By Sonya James
Posting in Architecture
AirHotel challenges the hospitality industry to rethink luxury. Guests sleep in trees but get their money's worth in surreal made-up realities.
Is luxury a human right? Our current economic and political unrest continues to fuel a fiery debate.
I recently asked SmartPlanet readers whether they thought the world's most expensive house was an architectural contribution for future generations, or a symbol of inequality built in poor taste.
"Irresponsible" followed "Ostentatious posturing". Others said we all spend what we make, so who are we to judge?
In the midst of the mega-home-complexes being constructed throughout the world, there are some people interested in a luxury of a different kind.
The Belgian artist collective, Time Circus, built AirHotel, "a mobile air hotel full of funky flying dreams and cocoons." In other words, the troupe is touring the hotel which is also an interactive theater performance.
AirHotel is currently spending its last week in the forest of Norfolk, United Kingdom.
"Our home for the night was El Ambassador, a slick-looking two-person cocoon that appeared to be floating in mid-air," writes hotel guest Emma Knights. "It was accessed via a trapdoor and, once inside, this space-age pod’s glass ceiling meant that we were able to enjoy beautiful views of the trees and the starry night sky while the wind gently rocked the pod which was suspended from trees by cables."
The pods are simply furnished.

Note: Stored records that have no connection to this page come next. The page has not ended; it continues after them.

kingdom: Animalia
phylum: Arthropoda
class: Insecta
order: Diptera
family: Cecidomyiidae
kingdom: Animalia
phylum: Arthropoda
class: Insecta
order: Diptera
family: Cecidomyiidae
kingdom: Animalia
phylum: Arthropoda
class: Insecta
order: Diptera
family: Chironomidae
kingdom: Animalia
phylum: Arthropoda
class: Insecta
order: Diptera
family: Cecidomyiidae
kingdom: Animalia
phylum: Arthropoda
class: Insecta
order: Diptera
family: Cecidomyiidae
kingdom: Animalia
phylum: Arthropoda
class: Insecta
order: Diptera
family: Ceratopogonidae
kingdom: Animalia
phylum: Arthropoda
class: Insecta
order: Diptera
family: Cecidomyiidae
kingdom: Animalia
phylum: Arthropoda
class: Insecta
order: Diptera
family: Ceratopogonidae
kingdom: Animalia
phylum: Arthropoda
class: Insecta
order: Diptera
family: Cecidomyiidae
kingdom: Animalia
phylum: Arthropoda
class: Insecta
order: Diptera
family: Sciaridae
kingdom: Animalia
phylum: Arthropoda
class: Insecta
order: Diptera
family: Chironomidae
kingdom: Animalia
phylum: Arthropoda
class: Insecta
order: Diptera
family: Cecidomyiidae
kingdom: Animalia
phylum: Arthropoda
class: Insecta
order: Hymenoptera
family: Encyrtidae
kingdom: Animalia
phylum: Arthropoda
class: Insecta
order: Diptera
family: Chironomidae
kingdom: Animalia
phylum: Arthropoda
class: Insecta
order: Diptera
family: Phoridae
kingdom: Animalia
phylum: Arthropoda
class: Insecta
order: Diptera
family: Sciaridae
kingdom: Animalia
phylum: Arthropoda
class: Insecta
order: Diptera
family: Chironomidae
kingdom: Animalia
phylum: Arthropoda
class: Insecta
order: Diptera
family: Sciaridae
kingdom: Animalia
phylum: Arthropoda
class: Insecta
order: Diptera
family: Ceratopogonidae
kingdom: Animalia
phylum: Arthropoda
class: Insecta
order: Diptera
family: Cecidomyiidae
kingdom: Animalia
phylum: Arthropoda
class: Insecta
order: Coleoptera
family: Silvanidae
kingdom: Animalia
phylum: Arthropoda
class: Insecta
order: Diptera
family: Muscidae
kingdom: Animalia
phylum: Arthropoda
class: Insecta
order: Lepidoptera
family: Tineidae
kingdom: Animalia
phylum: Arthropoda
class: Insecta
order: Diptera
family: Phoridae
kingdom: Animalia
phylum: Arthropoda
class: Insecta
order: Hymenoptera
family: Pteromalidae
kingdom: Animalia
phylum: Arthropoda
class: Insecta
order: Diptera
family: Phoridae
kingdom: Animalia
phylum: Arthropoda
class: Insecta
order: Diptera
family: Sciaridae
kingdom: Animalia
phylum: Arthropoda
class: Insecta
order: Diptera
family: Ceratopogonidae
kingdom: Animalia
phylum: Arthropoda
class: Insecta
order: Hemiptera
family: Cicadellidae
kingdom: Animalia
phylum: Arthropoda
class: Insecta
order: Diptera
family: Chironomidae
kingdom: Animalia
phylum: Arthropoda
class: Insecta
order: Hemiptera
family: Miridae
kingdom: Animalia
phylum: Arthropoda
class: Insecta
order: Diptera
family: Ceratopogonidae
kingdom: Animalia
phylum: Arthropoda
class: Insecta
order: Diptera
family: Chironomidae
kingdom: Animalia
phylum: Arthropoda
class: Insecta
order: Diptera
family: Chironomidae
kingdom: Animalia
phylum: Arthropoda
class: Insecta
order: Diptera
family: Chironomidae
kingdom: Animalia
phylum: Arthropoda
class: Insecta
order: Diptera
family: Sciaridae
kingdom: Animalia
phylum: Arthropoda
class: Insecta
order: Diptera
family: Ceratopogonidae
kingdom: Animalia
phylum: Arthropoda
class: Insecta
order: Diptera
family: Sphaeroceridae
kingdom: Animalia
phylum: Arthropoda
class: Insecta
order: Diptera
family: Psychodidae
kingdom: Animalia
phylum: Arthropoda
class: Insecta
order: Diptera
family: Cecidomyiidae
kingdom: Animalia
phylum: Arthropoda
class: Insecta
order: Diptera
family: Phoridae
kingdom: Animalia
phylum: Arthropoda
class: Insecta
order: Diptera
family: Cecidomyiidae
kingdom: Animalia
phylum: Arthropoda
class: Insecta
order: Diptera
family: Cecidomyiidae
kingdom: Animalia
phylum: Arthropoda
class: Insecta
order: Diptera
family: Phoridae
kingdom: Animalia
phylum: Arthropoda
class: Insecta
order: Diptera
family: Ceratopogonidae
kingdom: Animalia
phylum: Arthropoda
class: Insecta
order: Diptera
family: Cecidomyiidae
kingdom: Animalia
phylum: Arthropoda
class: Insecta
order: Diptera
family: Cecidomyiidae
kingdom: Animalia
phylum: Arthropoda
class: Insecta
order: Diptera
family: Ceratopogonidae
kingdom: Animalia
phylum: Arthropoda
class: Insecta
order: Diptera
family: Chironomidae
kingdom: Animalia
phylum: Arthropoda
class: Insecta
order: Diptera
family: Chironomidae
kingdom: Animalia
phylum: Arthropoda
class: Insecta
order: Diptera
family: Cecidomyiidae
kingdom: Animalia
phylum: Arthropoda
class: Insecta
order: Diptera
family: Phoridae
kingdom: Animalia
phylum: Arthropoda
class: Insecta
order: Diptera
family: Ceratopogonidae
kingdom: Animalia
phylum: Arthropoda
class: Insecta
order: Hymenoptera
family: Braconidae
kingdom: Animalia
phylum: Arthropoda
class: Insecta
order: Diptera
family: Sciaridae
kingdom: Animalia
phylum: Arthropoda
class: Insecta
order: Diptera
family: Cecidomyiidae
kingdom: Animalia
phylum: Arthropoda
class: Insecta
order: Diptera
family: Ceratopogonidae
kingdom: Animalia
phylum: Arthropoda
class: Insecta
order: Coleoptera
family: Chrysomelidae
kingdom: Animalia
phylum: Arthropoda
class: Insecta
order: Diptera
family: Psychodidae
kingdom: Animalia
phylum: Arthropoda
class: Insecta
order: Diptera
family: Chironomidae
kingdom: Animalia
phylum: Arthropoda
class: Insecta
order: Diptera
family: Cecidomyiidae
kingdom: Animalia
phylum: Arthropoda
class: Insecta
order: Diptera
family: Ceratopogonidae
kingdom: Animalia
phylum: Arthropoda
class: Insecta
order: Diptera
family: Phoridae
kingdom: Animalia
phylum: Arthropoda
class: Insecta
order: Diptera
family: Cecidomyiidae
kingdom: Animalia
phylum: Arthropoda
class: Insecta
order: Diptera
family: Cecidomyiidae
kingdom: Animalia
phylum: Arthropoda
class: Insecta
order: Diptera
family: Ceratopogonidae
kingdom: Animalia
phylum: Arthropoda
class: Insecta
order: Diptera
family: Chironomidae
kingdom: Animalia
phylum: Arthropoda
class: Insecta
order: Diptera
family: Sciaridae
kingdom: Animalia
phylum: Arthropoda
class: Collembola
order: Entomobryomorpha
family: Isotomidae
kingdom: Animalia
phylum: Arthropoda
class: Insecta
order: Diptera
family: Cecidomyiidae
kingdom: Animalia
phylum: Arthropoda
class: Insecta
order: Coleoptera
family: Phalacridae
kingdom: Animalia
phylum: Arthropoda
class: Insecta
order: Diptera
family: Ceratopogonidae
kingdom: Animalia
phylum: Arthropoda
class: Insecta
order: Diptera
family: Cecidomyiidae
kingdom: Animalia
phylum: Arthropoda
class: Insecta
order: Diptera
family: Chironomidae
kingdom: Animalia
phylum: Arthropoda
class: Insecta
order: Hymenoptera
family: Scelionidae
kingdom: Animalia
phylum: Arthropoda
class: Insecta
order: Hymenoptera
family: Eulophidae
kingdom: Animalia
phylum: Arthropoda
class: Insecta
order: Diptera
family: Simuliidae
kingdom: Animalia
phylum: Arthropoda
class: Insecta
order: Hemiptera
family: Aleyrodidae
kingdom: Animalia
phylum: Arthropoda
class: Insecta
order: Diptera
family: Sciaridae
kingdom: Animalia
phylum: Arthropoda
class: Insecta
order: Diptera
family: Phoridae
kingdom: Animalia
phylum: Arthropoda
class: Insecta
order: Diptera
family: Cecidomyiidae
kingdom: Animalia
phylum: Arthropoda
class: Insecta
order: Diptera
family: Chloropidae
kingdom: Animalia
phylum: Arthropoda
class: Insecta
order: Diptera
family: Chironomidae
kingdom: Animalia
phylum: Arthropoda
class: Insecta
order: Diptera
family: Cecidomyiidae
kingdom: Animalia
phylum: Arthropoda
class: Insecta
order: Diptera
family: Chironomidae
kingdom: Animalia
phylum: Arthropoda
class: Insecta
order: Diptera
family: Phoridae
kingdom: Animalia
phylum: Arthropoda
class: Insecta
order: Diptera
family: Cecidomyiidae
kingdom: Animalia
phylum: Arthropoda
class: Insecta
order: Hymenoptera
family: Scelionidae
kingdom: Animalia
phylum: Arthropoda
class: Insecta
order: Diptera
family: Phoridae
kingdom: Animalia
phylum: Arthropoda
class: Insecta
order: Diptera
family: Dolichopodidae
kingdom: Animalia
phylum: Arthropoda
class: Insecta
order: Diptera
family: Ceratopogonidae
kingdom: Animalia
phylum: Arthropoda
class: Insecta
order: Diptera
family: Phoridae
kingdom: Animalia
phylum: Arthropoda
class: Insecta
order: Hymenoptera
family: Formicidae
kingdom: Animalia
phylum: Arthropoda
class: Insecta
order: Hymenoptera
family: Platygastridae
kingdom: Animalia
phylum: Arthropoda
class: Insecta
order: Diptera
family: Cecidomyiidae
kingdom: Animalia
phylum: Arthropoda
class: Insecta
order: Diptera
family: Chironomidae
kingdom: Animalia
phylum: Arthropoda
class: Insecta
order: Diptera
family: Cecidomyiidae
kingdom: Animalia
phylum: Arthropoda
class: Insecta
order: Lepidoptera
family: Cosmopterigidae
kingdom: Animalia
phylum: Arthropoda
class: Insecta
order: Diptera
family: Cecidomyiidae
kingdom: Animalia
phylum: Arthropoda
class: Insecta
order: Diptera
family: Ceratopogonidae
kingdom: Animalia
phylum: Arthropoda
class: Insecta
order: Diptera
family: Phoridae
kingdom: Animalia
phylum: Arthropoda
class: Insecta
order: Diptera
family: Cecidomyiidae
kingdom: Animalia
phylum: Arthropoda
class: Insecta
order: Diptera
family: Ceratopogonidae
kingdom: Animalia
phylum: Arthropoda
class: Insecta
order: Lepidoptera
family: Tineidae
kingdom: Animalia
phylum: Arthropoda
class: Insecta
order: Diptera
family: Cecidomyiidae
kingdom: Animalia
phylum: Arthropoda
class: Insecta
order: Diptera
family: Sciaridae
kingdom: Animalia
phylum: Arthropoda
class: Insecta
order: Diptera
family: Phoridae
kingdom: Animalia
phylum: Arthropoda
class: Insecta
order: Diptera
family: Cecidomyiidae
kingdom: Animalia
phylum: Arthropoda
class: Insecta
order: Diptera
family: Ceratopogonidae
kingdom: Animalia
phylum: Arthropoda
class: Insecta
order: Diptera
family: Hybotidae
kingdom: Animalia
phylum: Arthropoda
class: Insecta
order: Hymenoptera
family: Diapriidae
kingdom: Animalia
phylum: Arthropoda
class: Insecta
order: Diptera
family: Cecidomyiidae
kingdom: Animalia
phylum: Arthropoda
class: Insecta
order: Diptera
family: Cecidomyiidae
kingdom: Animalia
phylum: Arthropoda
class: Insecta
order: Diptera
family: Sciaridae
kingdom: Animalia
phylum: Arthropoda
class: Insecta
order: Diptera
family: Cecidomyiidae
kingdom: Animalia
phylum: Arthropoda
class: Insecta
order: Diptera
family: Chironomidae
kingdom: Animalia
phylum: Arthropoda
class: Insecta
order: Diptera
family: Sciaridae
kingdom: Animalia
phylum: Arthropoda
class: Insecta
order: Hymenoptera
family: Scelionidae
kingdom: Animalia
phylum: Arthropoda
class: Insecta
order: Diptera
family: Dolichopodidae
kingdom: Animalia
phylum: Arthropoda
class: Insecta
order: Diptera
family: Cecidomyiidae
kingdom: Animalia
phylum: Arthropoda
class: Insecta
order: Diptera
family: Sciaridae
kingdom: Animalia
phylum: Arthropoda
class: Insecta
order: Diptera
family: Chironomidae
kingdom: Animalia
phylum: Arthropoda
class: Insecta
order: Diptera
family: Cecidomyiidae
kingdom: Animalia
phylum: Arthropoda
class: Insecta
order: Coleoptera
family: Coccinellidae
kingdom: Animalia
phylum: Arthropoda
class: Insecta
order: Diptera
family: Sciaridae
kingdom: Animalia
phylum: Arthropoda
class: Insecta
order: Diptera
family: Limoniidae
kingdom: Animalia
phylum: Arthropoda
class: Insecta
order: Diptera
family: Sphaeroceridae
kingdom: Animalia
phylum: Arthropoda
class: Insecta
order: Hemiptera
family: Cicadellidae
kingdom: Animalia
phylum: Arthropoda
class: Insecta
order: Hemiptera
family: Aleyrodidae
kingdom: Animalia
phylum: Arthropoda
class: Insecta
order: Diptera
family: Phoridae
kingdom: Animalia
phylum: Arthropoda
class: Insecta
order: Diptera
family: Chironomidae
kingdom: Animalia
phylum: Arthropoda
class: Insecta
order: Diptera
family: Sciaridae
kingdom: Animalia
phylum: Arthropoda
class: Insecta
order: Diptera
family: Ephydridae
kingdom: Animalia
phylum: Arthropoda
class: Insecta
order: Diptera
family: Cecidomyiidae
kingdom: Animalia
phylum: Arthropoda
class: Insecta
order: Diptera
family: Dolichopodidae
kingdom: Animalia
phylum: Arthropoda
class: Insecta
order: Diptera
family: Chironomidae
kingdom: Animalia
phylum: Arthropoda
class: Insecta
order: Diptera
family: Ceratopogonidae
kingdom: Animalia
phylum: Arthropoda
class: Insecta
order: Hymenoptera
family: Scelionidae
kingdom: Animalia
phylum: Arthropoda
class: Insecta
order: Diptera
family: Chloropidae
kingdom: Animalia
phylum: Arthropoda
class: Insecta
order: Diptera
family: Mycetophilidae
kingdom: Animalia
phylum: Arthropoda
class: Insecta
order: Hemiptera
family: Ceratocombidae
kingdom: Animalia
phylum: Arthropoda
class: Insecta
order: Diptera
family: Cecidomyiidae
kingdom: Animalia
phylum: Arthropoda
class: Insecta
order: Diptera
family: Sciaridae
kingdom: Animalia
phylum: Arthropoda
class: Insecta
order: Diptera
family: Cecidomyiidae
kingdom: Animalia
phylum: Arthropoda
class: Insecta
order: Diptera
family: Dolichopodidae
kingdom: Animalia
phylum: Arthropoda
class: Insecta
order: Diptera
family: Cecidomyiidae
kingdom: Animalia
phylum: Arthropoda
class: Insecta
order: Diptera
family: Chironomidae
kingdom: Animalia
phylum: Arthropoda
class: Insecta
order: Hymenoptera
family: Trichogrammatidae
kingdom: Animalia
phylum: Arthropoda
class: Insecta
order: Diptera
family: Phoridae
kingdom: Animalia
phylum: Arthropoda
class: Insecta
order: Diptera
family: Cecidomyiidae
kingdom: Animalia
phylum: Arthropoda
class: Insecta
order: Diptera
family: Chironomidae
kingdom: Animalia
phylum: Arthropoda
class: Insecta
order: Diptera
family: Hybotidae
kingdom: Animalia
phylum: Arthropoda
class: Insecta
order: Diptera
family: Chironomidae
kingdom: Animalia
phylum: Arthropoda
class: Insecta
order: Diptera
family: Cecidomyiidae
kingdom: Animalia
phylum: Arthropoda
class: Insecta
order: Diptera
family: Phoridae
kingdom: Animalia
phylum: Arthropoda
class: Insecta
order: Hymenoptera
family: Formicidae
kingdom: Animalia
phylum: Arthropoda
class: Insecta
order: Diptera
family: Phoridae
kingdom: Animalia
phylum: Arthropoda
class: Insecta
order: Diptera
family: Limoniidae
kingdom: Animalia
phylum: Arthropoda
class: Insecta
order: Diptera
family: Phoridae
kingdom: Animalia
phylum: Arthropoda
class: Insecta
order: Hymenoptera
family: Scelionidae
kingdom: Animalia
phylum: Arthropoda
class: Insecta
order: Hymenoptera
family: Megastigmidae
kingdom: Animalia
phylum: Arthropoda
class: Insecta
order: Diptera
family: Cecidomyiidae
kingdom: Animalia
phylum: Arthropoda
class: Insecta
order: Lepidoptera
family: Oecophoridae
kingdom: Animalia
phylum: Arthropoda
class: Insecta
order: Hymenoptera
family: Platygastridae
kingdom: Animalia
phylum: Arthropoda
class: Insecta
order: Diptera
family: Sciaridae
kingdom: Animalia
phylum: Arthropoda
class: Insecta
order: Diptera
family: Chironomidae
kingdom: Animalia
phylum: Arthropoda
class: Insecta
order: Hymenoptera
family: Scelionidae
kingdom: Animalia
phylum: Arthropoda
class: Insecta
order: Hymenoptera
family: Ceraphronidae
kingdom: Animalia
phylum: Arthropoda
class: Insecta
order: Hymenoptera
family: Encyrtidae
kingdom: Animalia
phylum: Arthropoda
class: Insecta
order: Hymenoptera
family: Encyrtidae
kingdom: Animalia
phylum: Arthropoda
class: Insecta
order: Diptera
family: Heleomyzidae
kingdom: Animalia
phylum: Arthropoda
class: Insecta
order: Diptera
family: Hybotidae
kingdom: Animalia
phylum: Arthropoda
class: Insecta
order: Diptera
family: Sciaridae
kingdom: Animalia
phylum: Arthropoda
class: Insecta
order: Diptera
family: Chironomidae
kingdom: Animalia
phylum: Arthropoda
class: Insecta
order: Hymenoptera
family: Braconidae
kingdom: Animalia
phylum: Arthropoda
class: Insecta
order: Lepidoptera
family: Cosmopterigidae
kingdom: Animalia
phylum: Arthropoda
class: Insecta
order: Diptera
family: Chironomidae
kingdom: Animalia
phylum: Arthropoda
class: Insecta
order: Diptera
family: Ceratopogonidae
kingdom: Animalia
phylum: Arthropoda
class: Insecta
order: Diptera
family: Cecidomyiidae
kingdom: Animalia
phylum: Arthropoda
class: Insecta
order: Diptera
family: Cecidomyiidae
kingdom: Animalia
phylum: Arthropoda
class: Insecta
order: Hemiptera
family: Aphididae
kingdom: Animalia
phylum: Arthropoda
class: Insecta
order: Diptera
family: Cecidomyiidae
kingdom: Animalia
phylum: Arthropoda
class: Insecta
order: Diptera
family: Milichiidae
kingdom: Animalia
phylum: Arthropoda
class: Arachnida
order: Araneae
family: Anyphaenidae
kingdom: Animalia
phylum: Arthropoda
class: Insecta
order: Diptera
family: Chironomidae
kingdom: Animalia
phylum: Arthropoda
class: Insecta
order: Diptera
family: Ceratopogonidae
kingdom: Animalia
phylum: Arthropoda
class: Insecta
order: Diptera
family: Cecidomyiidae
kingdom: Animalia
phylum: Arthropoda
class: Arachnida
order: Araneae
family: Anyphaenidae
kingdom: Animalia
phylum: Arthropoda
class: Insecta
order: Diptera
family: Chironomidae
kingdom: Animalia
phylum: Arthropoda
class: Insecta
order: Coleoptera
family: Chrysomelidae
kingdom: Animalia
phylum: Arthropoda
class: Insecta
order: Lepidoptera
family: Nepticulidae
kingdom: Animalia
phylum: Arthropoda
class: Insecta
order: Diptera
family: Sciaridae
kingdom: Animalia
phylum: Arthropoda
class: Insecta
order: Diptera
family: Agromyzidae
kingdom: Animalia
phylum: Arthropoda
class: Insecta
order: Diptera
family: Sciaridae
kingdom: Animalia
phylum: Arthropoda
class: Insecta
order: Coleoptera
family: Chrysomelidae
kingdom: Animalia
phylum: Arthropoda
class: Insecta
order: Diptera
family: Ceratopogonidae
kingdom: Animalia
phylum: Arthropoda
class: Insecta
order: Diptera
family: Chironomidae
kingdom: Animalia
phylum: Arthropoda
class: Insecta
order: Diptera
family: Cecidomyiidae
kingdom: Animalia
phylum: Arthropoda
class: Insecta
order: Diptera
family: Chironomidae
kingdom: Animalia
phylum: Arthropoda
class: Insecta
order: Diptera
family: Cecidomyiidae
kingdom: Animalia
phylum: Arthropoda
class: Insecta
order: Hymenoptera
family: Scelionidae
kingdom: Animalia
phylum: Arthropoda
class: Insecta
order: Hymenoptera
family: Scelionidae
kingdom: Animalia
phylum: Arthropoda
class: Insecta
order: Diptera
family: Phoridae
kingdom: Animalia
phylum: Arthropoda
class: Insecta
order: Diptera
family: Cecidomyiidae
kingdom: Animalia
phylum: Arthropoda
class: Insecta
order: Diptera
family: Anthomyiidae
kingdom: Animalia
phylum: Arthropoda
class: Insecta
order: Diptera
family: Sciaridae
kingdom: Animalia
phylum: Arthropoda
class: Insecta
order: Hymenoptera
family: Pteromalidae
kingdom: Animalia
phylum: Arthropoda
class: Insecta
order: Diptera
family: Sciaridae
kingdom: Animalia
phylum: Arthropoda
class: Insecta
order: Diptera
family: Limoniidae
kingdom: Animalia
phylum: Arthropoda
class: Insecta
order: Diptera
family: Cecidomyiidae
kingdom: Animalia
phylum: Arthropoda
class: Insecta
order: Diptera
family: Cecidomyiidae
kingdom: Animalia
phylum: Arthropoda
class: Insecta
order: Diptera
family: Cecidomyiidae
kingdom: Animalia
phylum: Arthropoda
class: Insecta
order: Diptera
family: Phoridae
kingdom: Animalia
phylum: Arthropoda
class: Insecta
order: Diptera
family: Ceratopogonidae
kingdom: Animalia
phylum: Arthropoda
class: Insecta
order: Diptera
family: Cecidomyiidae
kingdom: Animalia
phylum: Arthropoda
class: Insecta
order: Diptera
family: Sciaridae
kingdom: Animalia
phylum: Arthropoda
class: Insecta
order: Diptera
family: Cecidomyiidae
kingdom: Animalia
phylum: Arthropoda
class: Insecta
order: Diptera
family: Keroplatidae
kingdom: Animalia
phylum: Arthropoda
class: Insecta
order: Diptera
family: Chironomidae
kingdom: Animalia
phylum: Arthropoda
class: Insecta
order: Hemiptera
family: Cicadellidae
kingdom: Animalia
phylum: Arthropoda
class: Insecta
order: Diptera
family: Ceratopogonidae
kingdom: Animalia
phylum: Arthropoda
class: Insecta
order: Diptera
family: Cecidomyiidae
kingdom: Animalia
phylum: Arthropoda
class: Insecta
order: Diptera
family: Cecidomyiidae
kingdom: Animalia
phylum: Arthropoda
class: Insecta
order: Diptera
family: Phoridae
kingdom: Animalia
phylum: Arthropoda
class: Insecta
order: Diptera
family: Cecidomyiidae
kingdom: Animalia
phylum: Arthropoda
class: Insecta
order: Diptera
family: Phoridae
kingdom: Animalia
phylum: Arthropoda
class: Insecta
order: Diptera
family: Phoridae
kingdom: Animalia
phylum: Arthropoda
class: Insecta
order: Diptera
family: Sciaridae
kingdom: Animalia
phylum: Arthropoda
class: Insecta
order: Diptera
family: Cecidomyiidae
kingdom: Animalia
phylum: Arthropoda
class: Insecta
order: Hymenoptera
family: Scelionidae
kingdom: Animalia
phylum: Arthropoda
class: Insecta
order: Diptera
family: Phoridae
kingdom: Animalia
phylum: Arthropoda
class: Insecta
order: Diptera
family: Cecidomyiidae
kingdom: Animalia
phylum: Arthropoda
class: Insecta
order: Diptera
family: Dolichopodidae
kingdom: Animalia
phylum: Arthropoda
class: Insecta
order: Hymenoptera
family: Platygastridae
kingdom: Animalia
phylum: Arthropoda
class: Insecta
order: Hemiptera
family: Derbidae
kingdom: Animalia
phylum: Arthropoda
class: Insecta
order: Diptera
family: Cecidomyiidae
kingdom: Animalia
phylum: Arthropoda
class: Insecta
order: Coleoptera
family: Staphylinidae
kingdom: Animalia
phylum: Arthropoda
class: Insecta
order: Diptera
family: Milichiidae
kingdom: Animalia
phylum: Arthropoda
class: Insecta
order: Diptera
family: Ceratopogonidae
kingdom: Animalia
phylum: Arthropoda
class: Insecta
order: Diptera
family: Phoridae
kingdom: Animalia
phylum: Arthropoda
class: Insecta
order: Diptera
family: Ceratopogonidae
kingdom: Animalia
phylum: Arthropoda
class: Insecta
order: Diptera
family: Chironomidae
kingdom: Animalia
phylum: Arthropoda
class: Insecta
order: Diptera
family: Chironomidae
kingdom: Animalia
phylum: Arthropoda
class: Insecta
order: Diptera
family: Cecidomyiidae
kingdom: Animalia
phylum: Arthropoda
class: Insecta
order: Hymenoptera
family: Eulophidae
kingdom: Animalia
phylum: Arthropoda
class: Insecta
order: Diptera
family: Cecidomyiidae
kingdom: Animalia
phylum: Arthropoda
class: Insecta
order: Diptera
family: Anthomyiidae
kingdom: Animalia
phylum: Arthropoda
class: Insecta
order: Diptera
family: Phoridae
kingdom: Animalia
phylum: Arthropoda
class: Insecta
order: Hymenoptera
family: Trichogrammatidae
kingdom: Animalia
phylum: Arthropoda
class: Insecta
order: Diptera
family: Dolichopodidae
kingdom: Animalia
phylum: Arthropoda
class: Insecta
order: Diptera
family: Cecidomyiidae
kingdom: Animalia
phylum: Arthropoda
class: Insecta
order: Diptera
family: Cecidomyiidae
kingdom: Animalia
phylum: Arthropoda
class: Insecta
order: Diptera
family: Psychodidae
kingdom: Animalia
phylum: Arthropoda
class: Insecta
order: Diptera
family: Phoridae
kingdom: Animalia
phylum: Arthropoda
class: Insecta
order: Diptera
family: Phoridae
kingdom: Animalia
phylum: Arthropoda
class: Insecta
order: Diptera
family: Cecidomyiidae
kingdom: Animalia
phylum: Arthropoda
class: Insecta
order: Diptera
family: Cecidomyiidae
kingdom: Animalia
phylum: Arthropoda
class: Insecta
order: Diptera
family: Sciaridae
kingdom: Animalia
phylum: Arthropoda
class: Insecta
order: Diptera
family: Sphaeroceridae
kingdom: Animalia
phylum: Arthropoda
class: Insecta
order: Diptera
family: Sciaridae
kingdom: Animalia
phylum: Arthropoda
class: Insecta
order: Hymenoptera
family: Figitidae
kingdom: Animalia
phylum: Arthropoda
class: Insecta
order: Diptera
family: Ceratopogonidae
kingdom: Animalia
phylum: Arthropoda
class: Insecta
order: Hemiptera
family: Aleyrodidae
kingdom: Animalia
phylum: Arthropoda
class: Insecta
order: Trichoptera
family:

Guests find AirHotel's flare with the staff and the absurdist world it is their job to create. Heartbreaking Lucy, the Madam, The Strongest Granny in the entire world, and silent Brambo are a few of the staff characters.
"At dawn you get to choose two wishes from your personal room service list in exchange for a dream in your night journal," says Time Circus. "The journals are brought to your room by the hotel staff and are sometimes poetic moments, or powerful performances: a love song, a sweet music box or a disco party.
The performance balances on the verge of semi reality and it is only when waking up that you realize that nothing was what it seemed the night before."
Merrian-Webster defines "luxurious" as "marked by or given to self-indulgence". Infusing something as common-place as a hotel with a surreal-inspired interactive art performance is certainly luxurious. And I'm not putting luxury down. In fact, I wonder why it is so rare for certain businesses to promote indulgence in the immaterial aspects of life.
What if the hospitality industry cut back on selling mass comfort and flowed money into selling experience? Yes, sometimes a traveler is tired, working, and not in the mood for interactive theater. But a glass-ceilinged pod in a tree? That is not a bad place to do any kind of business.